Data excerpts:
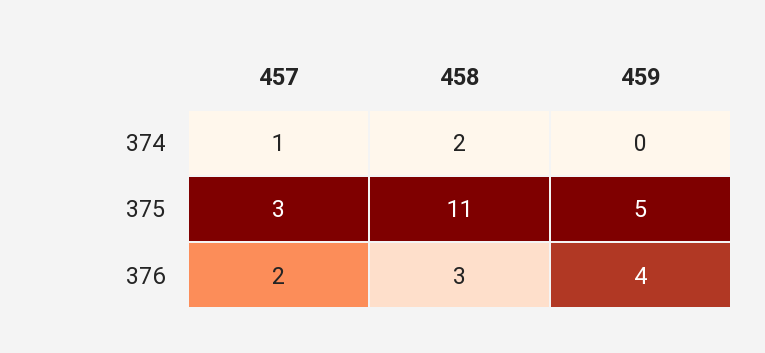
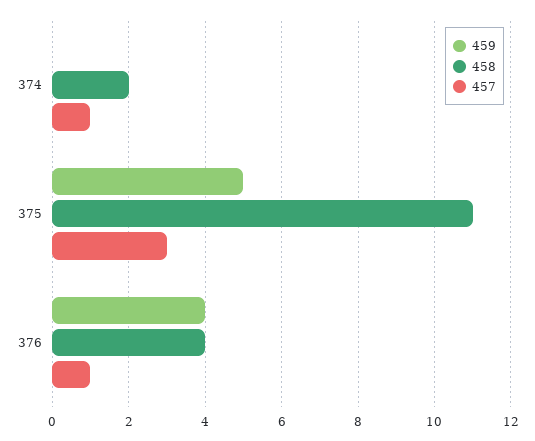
457, 376: 2 -> 1
458, 376: 3 -> 4

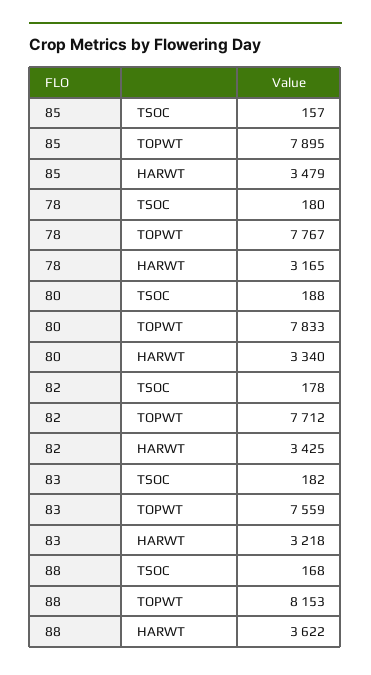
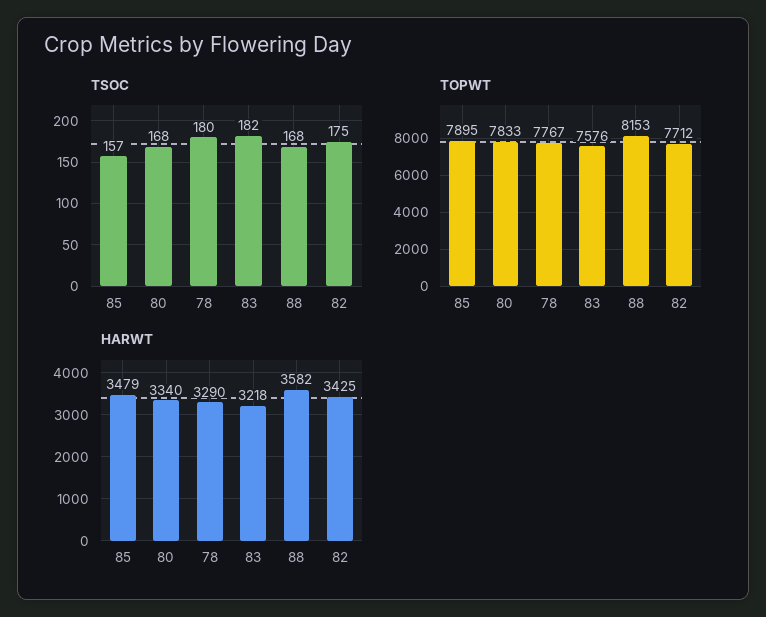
HARWT, 78: 3165 -> 3290
TSOC, 80: 188 -> 168
TSOC, 82: 178 -> 175
TOPWT, 83: 7559 -> 7576
HARWT, 88: 3622 -> 3582

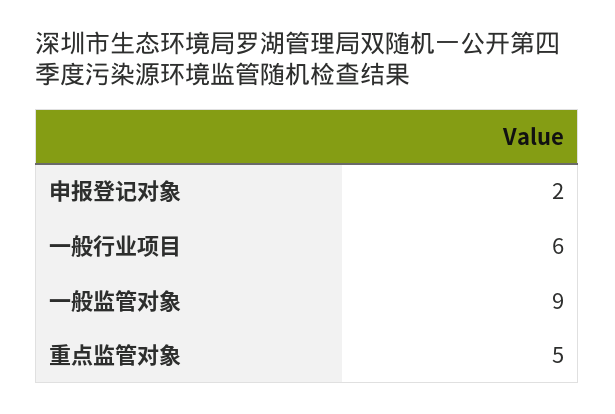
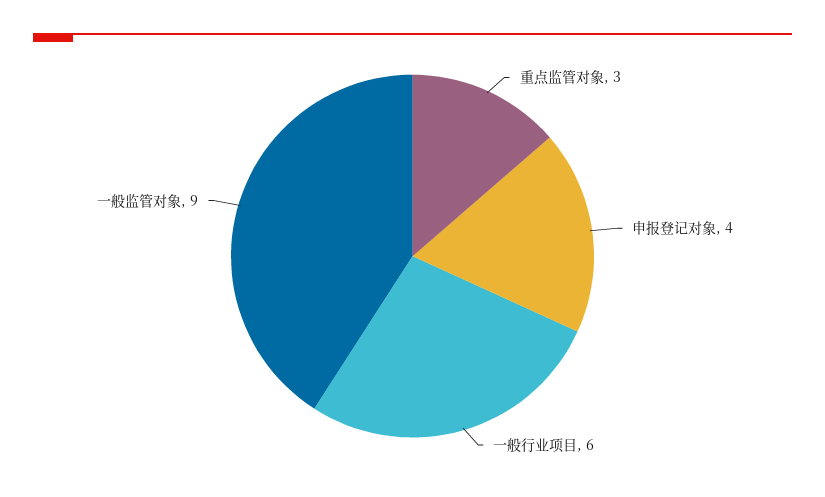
申报登记对象: 2 -> 4
重点监管对象: 5 -> 3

## Exercise directions
Write every line above again exactly, but leave the pictures out.

## Task solution
457, 376: 2 -> 1
458, 376: 3 -> 4

HARWT, 78: 3165 -> 3290
TSOC, 80: 188 -> 168
TSOC, 82: 178 -> 175
TOPWT, 83: 7559 -> 7576
HARWT, 88: 3622 -> 3582

申报登记对象: 2 -> 4
重点监管对象: 5 -> 3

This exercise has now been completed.